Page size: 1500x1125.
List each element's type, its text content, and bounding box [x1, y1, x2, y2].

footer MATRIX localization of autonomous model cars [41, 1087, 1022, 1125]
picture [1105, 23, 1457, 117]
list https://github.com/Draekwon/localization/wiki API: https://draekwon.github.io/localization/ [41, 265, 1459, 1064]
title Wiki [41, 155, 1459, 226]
--
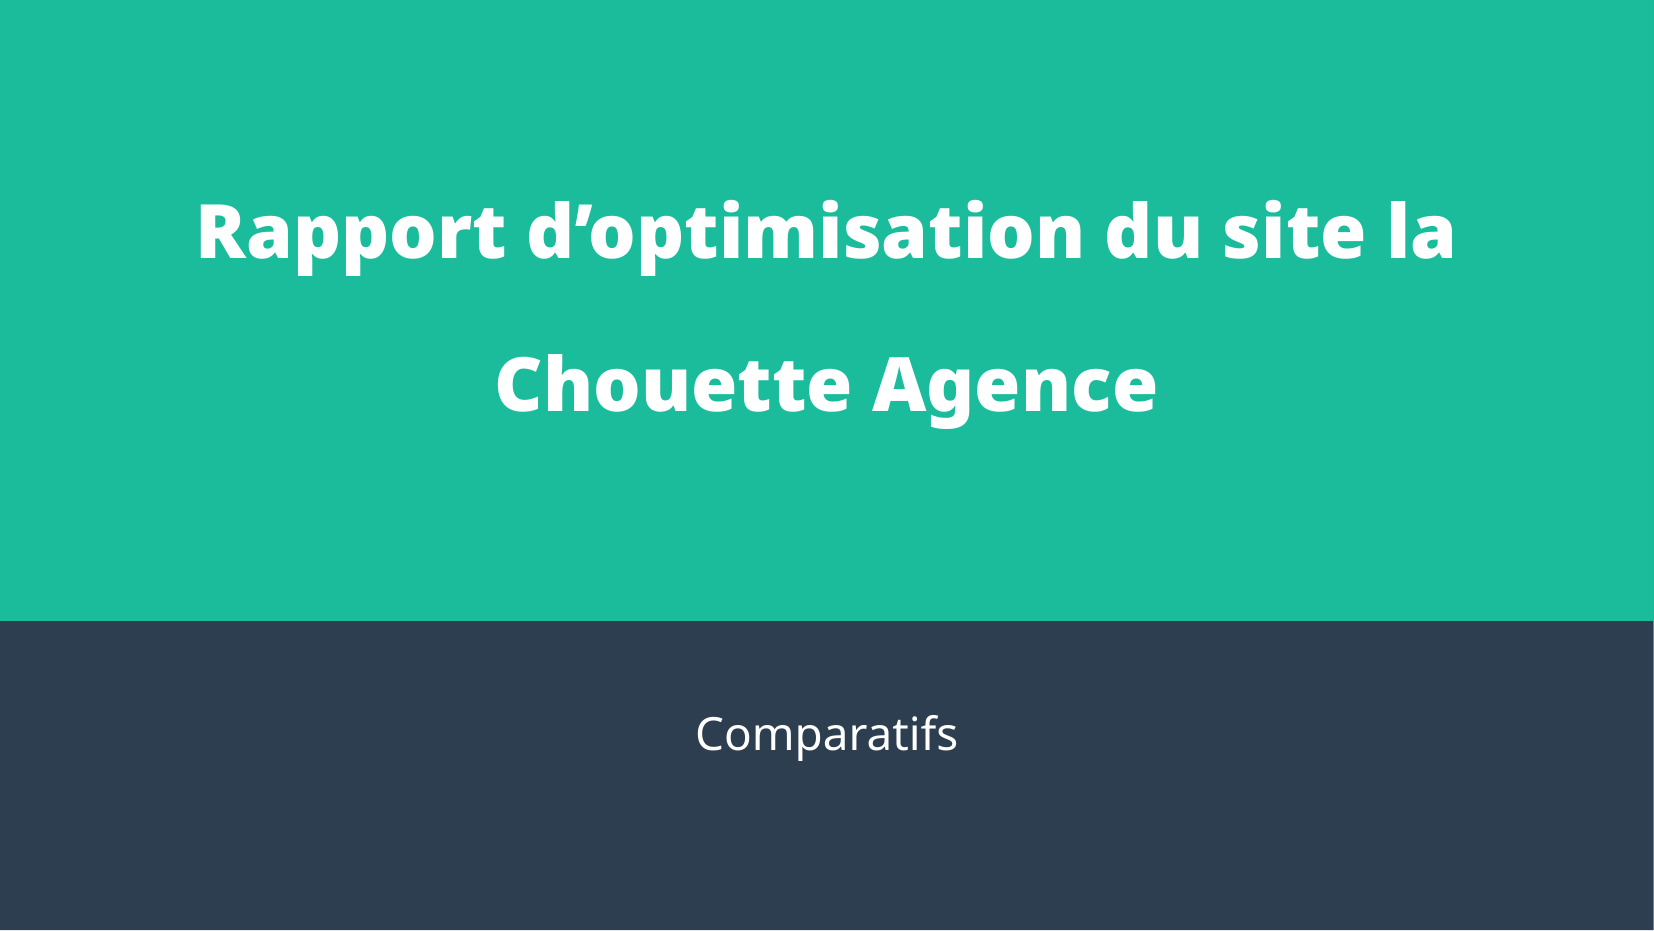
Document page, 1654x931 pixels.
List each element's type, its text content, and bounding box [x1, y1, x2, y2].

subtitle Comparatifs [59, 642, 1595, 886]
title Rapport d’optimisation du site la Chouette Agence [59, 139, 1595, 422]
==
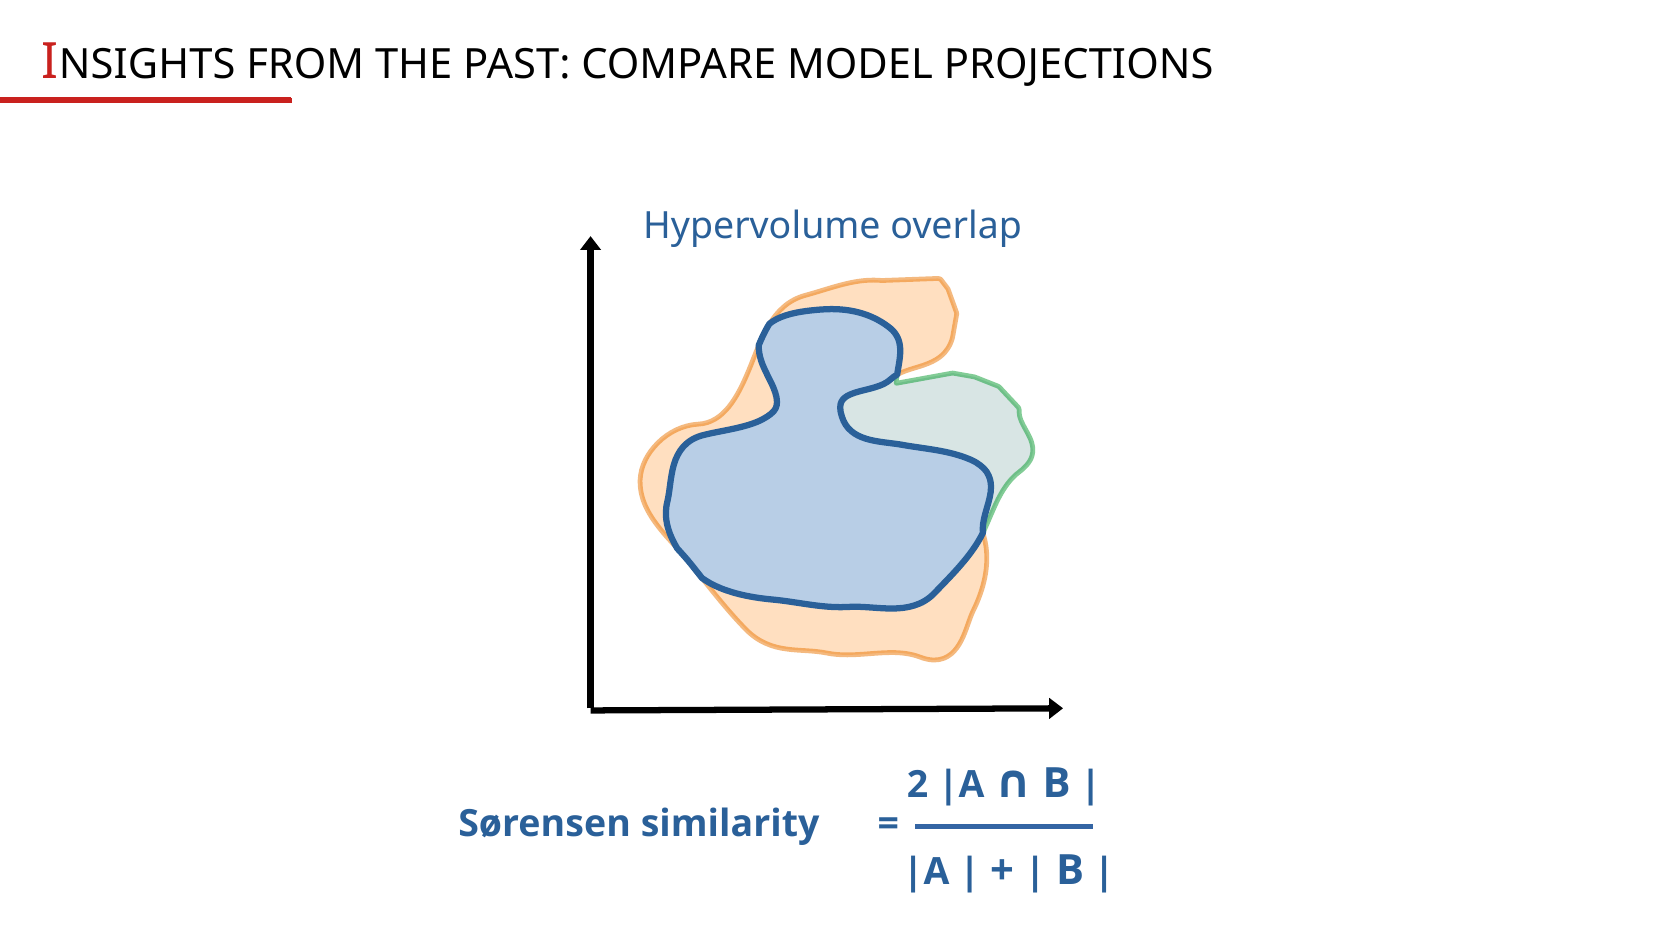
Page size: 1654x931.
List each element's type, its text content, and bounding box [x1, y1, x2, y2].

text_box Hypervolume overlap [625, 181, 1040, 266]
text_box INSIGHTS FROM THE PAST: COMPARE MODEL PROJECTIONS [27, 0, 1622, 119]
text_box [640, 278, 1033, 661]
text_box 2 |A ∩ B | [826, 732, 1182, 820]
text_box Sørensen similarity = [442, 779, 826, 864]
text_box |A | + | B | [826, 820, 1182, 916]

- [WORK TO BE COMPLETED]: Copy out the lines from the one containing "Page size: 1500x1125." through the one containing "title Wiki [41, 155, 1459, 226]", switching "bounding box" to "enclosing rectangle" and changing nothing else.

- [SOLVED EXERCISE]:
Page size: 1500x1125.
List each element's type, its text content, and enclosing rectangle [x1, y1, x2, y2].

footer MATRIX localization of autonomous model cars [41, 1087, 1022, 1125]
picture [1105, 23, 1457, 117]
list https://github.com/Draekwon/localization/wiki API: https://draekwon.github.io/localization/ [41, 265, 1459, 1064]
title Wiki [41, 155, 1459, 226]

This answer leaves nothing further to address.